## EXERCISE
Render everything in the listing below, from the line containing "collection date: 1938-07-28" down to the line containing "genus: Patrinia", both included, as a JSON list of strings with one string per line and blank lines omitted.

____ DATASET ENTRIES

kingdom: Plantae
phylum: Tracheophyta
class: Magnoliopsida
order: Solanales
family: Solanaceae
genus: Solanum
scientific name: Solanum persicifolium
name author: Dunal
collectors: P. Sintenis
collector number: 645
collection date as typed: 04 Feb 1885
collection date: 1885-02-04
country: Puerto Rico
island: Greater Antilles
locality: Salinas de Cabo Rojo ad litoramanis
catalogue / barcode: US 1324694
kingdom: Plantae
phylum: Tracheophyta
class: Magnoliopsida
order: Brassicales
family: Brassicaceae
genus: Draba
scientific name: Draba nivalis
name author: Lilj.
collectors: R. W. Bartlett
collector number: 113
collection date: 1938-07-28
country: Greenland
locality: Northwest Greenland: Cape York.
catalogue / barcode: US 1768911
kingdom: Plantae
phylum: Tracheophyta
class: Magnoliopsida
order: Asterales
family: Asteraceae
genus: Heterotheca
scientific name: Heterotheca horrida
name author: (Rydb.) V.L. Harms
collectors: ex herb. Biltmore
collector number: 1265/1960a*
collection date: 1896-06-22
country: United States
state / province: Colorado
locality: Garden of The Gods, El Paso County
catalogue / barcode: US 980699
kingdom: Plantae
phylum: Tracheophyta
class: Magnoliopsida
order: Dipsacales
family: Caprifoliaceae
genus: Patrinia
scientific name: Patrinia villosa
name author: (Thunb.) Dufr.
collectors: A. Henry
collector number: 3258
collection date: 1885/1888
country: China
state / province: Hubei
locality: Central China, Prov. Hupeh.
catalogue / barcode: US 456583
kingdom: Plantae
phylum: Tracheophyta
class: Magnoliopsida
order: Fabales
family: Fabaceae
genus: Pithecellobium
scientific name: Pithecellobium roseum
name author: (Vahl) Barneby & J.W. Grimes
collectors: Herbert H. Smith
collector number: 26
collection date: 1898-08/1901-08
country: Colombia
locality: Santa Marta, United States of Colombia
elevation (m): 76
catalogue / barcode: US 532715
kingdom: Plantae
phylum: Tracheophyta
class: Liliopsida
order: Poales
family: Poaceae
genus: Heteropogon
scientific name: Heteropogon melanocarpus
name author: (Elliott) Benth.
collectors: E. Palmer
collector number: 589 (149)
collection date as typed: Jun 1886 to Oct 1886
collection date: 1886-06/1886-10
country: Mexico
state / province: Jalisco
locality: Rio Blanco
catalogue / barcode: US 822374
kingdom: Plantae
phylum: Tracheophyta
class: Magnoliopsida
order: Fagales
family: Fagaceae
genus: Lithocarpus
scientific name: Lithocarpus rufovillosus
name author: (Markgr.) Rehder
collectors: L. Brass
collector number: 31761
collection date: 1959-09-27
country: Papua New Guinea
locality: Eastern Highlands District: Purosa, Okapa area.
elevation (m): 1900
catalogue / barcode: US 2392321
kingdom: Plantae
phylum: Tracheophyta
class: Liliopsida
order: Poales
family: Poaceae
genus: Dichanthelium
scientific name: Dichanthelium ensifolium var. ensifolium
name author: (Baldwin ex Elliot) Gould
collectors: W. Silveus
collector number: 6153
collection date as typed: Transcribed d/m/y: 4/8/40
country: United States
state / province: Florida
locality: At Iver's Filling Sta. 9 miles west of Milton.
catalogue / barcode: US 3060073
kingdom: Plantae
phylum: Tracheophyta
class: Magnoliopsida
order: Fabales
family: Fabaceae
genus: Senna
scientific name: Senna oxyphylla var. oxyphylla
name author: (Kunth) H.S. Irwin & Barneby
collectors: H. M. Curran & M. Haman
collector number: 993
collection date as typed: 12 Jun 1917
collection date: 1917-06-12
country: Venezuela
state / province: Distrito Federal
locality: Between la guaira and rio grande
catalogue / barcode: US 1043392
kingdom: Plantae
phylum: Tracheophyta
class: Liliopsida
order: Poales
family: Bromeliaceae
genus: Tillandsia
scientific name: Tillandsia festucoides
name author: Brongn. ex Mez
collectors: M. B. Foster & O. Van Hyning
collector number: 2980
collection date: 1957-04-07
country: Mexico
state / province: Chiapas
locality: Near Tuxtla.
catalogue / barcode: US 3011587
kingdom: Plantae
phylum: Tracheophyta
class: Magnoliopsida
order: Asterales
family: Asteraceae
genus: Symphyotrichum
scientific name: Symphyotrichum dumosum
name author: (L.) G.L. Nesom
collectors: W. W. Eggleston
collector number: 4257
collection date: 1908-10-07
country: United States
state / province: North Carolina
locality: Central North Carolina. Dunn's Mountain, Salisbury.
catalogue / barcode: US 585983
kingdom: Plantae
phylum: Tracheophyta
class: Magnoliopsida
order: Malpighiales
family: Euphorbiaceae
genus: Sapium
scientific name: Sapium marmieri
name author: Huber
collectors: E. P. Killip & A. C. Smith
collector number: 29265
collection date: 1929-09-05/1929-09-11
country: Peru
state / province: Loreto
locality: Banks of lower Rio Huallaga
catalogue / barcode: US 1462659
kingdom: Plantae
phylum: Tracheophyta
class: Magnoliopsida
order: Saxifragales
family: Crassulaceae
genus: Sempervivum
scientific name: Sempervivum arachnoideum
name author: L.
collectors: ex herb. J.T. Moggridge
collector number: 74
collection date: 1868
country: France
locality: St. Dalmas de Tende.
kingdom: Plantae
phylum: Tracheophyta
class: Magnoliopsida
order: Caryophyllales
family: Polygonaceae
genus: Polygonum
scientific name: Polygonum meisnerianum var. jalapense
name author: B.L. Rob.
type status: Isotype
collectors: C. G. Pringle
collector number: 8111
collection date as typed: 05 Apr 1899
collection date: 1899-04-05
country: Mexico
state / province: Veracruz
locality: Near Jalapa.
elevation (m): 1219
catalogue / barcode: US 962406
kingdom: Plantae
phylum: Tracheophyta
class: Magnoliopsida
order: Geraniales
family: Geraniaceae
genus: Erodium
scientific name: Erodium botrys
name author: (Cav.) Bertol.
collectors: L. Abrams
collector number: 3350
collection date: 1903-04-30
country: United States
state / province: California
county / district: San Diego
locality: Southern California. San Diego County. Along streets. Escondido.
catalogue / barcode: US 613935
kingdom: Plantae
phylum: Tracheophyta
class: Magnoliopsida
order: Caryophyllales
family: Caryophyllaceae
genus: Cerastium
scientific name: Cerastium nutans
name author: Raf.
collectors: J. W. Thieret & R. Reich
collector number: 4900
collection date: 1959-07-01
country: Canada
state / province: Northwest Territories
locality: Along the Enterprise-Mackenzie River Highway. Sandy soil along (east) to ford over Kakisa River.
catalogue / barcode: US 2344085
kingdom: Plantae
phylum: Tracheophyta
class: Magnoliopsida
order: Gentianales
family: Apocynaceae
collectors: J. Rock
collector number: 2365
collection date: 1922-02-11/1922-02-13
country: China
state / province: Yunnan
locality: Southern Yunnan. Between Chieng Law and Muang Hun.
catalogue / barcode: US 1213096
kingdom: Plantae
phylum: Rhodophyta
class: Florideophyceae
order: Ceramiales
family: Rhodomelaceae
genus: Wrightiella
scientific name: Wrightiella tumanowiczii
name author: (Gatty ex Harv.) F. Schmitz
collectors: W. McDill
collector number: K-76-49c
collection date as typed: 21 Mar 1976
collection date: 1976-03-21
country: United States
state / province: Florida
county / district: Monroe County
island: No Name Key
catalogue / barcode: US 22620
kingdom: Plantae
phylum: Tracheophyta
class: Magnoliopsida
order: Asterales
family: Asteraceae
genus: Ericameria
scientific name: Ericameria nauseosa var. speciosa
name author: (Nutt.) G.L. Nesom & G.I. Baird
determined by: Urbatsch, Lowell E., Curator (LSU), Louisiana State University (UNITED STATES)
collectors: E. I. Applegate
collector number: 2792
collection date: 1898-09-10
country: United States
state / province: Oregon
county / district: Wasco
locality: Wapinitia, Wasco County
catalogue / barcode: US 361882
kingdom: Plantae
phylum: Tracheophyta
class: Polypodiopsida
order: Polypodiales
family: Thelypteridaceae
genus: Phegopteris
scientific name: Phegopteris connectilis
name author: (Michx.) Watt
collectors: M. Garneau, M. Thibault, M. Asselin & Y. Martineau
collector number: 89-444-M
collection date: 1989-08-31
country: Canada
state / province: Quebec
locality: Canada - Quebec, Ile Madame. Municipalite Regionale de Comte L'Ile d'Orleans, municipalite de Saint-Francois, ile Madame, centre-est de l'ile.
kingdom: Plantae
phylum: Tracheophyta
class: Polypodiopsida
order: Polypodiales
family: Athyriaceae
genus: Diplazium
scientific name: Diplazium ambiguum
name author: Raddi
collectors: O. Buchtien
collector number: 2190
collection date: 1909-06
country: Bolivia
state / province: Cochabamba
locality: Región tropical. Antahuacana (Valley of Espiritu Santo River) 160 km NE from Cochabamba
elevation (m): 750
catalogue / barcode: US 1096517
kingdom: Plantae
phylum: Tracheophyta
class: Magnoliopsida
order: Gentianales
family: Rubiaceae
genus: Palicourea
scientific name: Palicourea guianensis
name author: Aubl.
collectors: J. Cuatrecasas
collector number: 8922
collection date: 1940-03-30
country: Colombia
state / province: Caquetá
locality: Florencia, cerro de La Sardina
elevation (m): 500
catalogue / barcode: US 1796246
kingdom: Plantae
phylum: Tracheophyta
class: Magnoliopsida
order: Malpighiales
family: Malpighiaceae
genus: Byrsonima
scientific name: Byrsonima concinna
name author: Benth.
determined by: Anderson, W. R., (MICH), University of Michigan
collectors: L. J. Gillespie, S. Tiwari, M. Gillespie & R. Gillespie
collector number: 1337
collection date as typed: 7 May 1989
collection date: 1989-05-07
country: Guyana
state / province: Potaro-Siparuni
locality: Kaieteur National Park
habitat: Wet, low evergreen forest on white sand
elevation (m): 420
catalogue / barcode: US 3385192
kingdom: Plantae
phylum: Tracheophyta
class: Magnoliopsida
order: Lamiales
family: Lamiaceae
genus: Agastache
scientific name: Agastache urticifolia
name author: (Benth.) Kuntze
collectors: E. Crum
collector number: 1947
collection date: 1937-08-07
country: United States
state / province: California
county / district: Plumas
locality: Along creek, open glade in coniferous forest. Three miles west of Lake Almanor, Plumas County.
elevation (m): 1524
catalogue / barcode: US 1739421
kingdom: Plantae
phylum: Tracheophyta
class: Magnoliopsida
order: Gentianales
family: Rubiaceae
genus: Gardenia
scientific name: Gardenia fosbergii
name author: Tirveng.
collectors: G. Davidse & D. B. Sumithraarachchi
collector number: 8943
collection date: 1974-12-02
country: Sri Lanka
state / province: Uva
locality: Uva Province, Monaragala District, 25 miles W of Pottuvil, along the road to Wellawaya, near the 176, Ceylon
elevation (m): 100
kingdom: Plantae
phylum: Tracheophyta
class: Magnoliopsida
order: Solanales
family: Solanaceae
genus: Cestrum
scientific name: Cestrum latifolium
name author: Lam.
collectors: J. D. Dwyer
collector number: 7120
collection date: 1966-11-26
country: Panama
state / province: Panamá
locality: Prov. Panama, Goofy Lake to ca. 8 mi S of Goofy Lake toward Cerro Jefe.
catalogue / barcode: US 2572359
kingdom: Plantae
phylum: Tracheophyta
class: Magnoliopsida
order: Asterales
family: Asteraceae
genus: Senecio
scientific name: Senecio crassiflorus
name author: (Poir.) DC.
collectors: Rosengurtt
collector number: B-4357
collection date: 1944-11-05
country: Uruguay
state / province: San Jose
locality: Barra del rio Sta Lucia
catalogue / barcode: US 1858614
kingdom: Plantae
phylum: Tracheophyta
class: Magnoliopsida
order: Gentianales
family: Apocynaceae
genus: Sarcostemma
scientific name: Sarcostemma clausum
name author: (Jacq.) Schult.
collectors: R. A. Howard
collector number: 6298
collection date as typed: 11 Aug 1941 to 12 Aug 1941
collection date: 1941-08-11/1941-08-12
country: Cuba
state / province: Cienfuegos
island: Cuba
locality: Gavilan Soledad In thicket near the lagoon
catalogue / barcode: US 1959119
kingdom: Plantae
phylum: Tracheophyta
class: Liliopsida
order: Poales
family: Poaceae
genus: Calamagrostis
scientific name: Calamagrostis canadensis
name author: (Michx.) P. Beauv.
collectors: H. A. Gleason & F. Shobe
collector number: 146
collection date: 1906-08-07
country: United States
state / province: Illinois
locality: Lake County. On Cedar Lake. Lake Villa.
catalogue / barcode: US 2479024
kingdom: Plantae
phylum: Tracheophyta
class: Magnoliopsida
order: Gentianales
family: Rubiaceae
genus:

________

## WRITTEN REPLY
[
  "collection date: 1938-07-28",
  "country: Greenland",
  "locality: Northwest Greenland: Cape York.",
  "catalogue / barcode: US 1768911",
  "kingdom: Plantae",
  "phylum: Tracheophyta",
  "class: Magnoliopsida",
  "order: Asterales",
  "family: Asteraceae",
  "genus: Heterotheca",
  "scientific name: Heterotheca horrida",
  "name author: (Rydb.) V.L. Harms",
  "collectors: ex herb. Biltmore",
  "collector number: 1265/1960a*",
  "collection date: 1896-06-22",
  "country: United States",
  "state / province: Colorado",
  "locality: Garden of The Gods, El Paso County",
  "catalogue / barcode: US 980699",
  "kingdom: Plantae",
  "phylum: Tracheophyta",
  "class: Magnoliopsida",
  "order: Dipsacales",
  "family: Caprifoliaceae",
  "genus: Patrinia"
]